What does it mean to be a 'passionate' programmer? - freework

I keep seeing this word listed in job ads. When I think of 'passion', I think of people like Kanye West, Dennis Rodman, and Ernest Hemingway. People who follow their heart and don't give a crap what other people think.<p>In my experience, the programming industry doesn't tolerate people like that. You're expected to be a great communicator, be nice and courteous, have good people skills, and follow directions. That seems to me to be the opposite of passion. Am I correct?
======
antidoh
No, those qualities you list in your second paragraph are orthogonal to
passion. They are also good qualities to have. They can exist with passion in
the same person.

They way you describe passion in your first paragraph approaches passion.

What job ads mean, when _they_ use the term passion, is that you will spend
long hours and weekends slogging and slaving to get something delivered in
half the time that it should have taken, something that will either ultimately
be killed anyway by management or something done for a company that will kill
itself while, ironically, it shaves away anything resembling passion from its
employees.

If you are passionate about programming, or anything, you should generally not
work for a company clueless enough to use that word in a job ad, description
or interview, because that word does not mean what they think it means.

The only things that _deserve_ passion are your family, and whatever grabs you
in life. You don't have to be passionate about your job to be an asset to an
employer. You just have to ship and be pleasant.

------
stevenjowens
There's the cynical take on this, the non-cynical take, and the reality, which
is somewhere in between.

The cynical take is that "passionate" means "exploitable".
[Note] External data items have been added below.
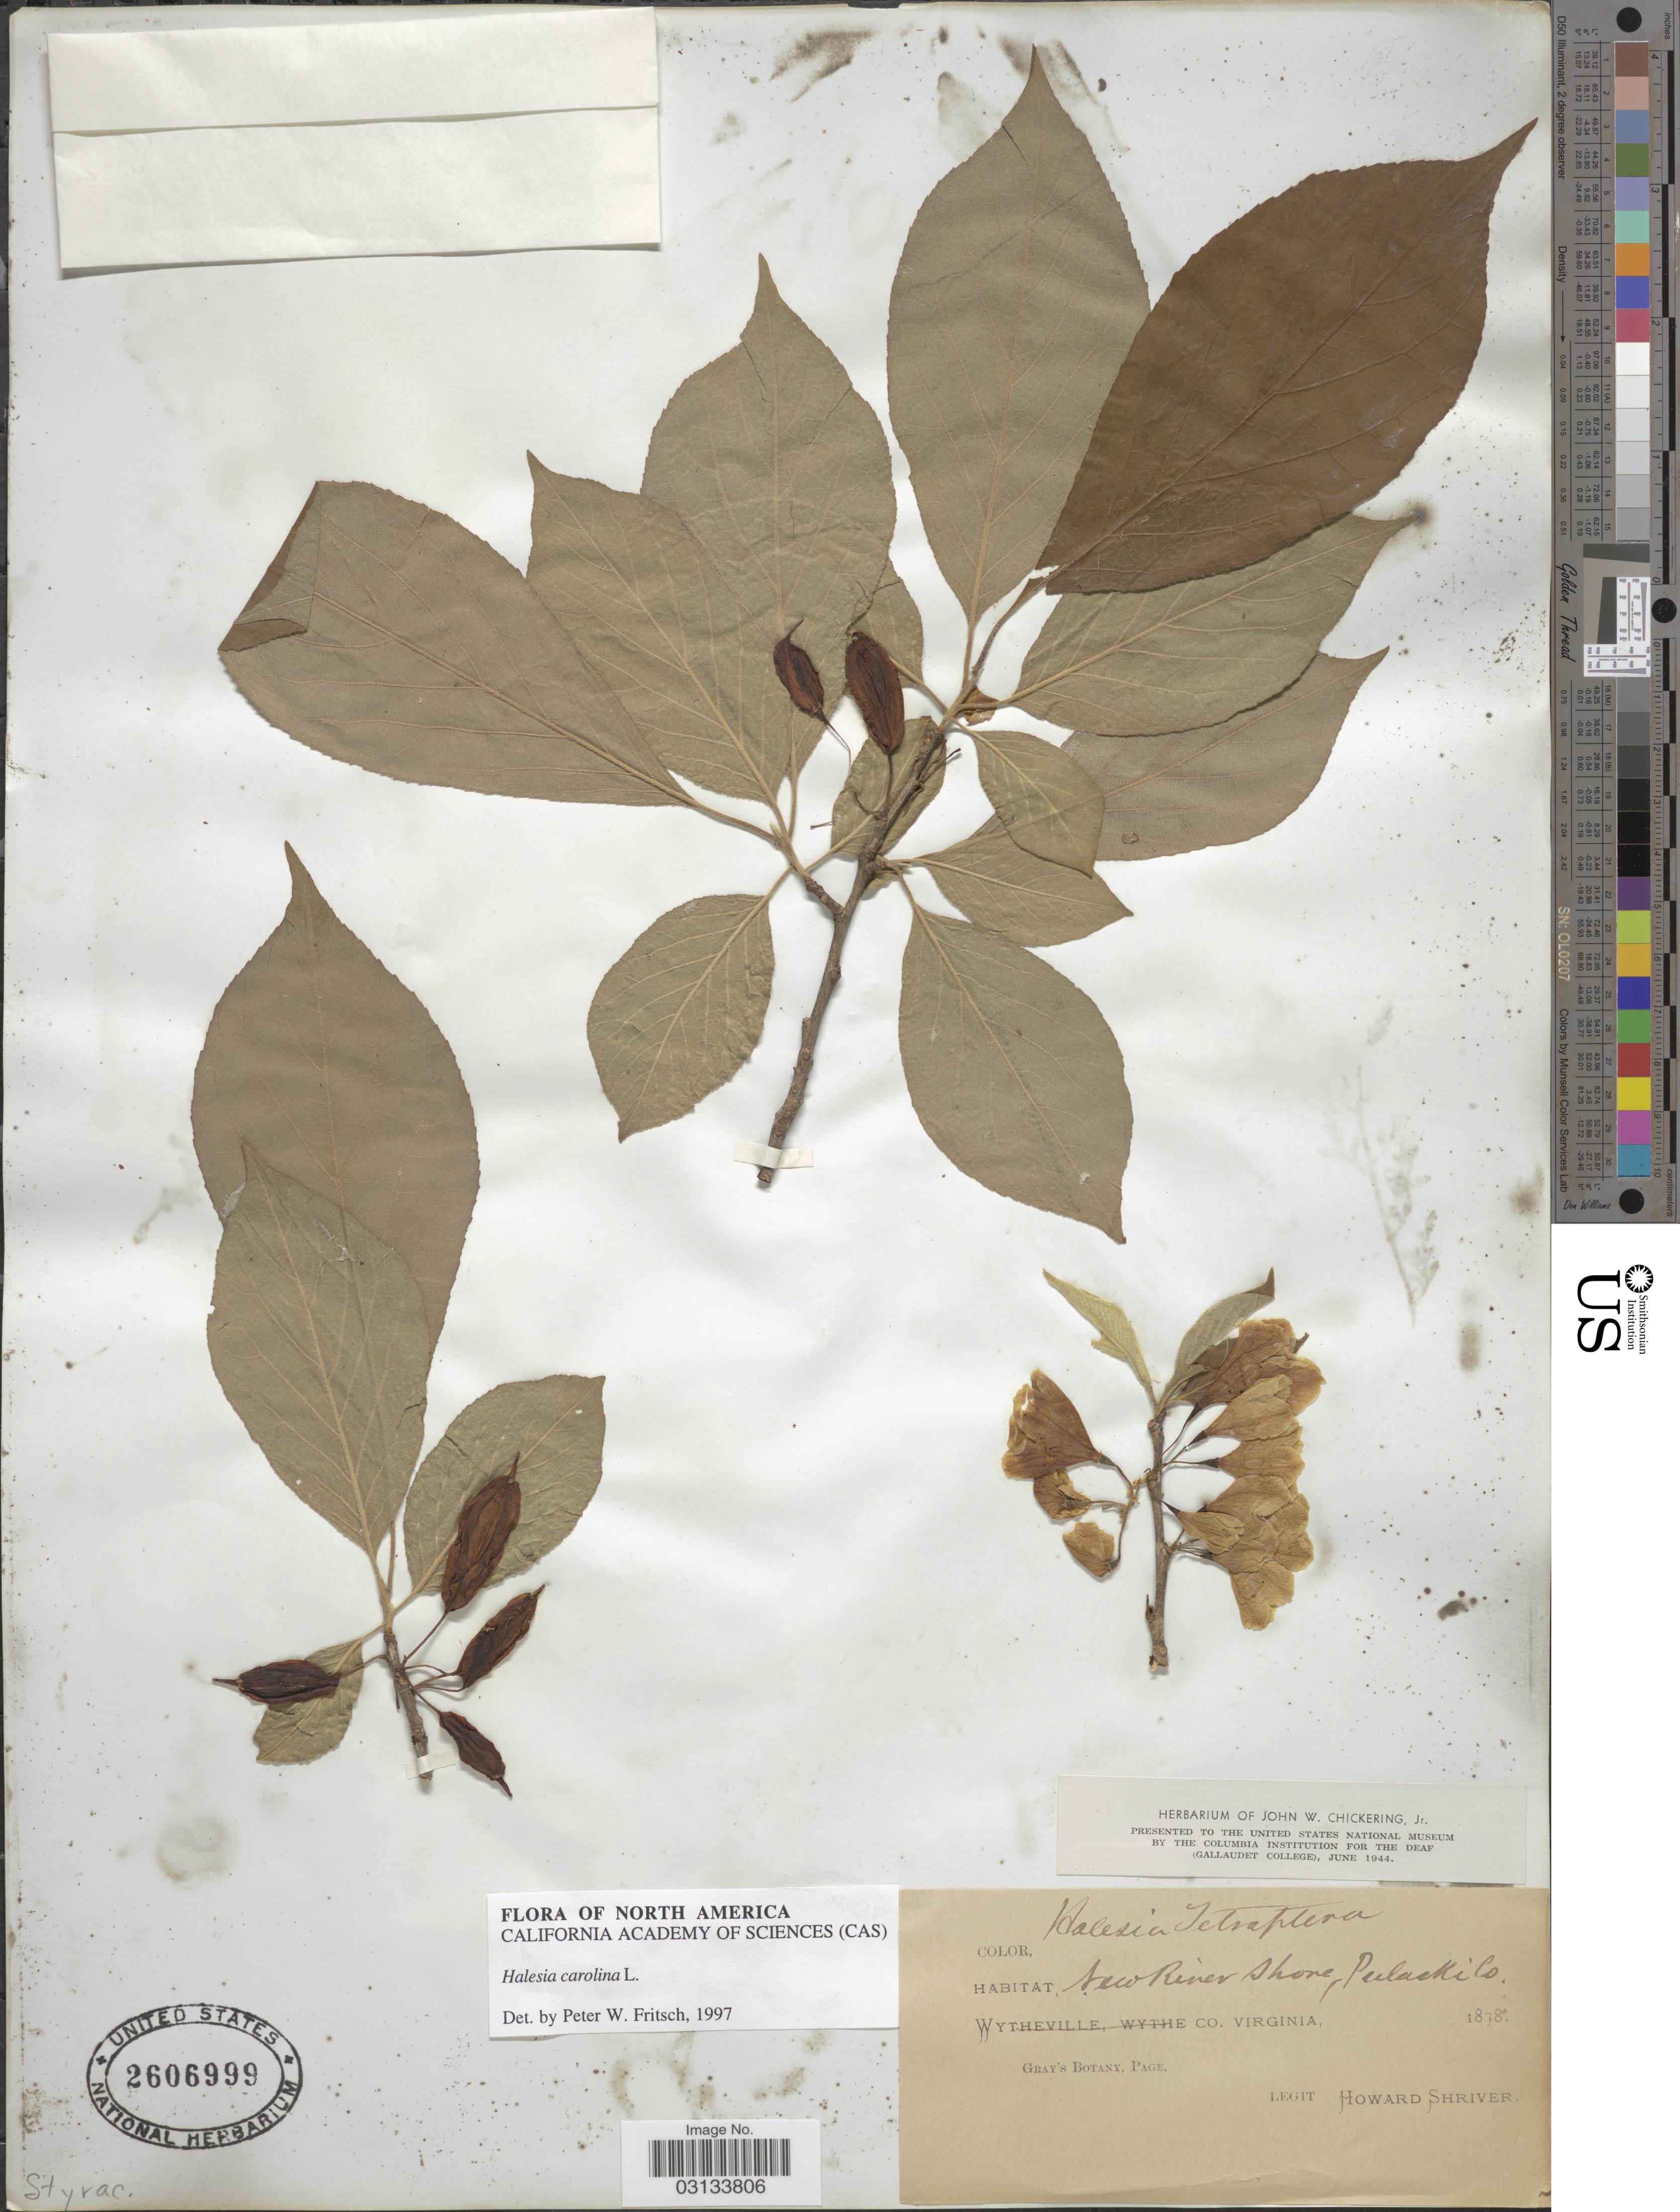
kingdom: Plantae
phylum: Tracheophyta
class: Magnoliopsida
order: Ericales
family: Styracaceae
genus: Halesia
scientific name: Halesia carolina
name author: L.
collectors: H. Shriver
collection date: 1878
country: United States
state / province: Virginia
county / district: Page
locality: New River shore, Pulaski Co. Gray's Botany, Page.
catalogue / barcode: US 2606999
The non-cynical take is that it's somebody for whom programming is not just a
job but a vocation. The average programmer reads one or fewer books about
programming a year. That's why they're an _average_ programmer. A passionate
programmer is the opposite of that, somebody who is constantly learning and
growing as a programmer, whether it's through books, experimentation, learning
new languages, talking with fellow programmers, etc.

The classic definition (from the early days) is the person who is still
occasionally boggled by the fact that people will PAY him (or her, these days)
to do something you'd do for fun anyway. To paraphrase Steven Levy, you had
the engineering priesthood, then you had the other guys - the guys to whom
these devices were fascinating toys to be taken apart and put back together,
simply for the sheer fun of it.

------
codeonfire
As you pointed out, passionate programming is at odds with a job where lots of
other people are passionate about other things. For instance, a passionate
programmer would not respond to a job ad that lists off the technologies they
have to use, which is every job ad out there.

Most people in jobs don't want passionate programmers. If someone is free to
be as productive as possible it causes problems for all kinds of people: The
people who's jobs are replaced, people who look like they're not in control of
subordinates, people who want to bill customers for lots of hours and work,
people who want to maximize their political capital by controlling what
features are delivered and who they are delivered to.

A person that truly wants to hire passionate programmers would give them a
general description of the problem and business constraints, and then let the
programmer take it from there. You don't see many job ads offering this.

------
cafard
People who follow their heart, or believe their own clippings? Ernest
Hemingway built up an image to live up to, and invested an awful lot of time
and energy in it. The other two, I really can't say--though if DR didn't give
a crap, why did he have somebody ghost-write an autobiography?

In job ads it probably means long hours without commensurate pay. If it were
to mean something that didn't make me smirk, it would be someone who cares
about finding the best possible solution to the problems at hand.

------
mlanza
I think of passion as some degree of obsession. You pour over content about
your craft in an effort to learn the subtleties not because you're striving to
better your position but for the love of the work. You could say you have an
affection toward your subject matter.

A good sign of someone who is passionate is that they often speak with great
conviction when sharing some debatable viewpoint.

------
lani
> In my experience, the programming industry doesn't tolerate people like that

good observation :) business doesn't work like that. the industry is always on
the lookout for people who work hard, make sacrifices and get things done and
who treat the work and the company and its wellbeing as their own (except when
it comes to money)

------
infinii
"passionate" doesn't need to be described in the context of a programmer. Any
"passionate" employee, is simply someone who cares about their job and takes
pride in their work. People who are just punching in/out for the sake of
collecting paycheques would typically not be very passionate.

------
orangethirty
I think that passionate by HR standards means someone who will put the company
first, and not argue about finances (pay). As in the passionate programmer who
works long hours for not so much pay.